Malheureusement, la camorra ventrue qui ce jour-là exultait de joie dans le club des nobles de Milan en fêtant les richesses volées grâce au commerce des fournitures de guerre, n’eut pas la leçon méritée. En ce jour tragique du 7 septembre 1919, la bombe explosa quelques instants avant dans les mains du vengeur, le réduisant en lambeaux. Mais son geste ne fut pas vain. D’un bout du monde à l’autre, un frisson de terreur secoua les veines des massacreurs de peuples. Les anarchistes ne versèrent pas de larmes mais renforcèrent leur conviction pour les revanches à venir, qui ne sont autres que les revanches de la justice et de l’amour.
Admirateurs comme nous le sommes de la pensée révolutionnaire de Bruno Filippi, nous sommes dans ce petit local anarchiste comme dans le trou d’où Marat a fait sortir les flammes qui ont alimenté une des plus grandes révolutions mondiales. Nous lancerons dans l’éther notre cri quotidien de bataille, notre vengeance ardente, notre anathème contre tous les oppresseurs du monde et tous les exploiteurs de la terre. Nous sommes convaincus que le cercle anarchiste « Bruno Filippi  », qui renaît par notre volonté d’un oubli quasi trentenaire, rencontrera, dans le respect des autonomies, la solidarité et la fraternité de tous les groupes anarchistes d’Italie et du monde.

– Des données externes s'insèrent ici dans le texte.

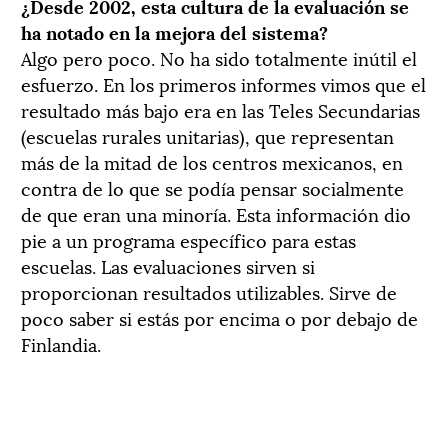
¿Desde 2002, esta cultura de la evaluación se
ha notado en la mejora del sistema?
Algo pero poco. No ha sido totalmente inútil el
esfuerzo. En los primeros informes vimos que el
resultado más bajo era en las Teles Secundarias
(escuelas rurales unitarias), que representan
más de la mitad de los centros mexicanos, en
contra de lo que se podía pensar socialmente
de que eran una minoría. Esta información dio
pie a un programa específico para estas
escuelas. Las evaluaciones sirven si
proporcionan resultados utilizables. Sirve de
poco saber si estás por encima o por debajo de
Finlandia.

Pour conclure ce modeste discours, j’exprime ma plus vive gratitude à tous les compagnons de Carrare et à ceux du cercle « Francisco Ferrer  » de Gênes, qui nous a offert une contribution matérielle et financière pour la reconstitution du cercle. J’adresse aussi un salut fraternel aux compagnons venus à Carrare pour fêter avec nous ce beau jour où nous voyons la bannière anarchiste flotter au vent, rendant hommage à l’image immortelle de Bruno Filippi.
Vive la pensée libertaire ! Vive l’anarchie !
Belgrado Pedrini.
Extrait de l’Amico del popolo (février 1978-mars 1979).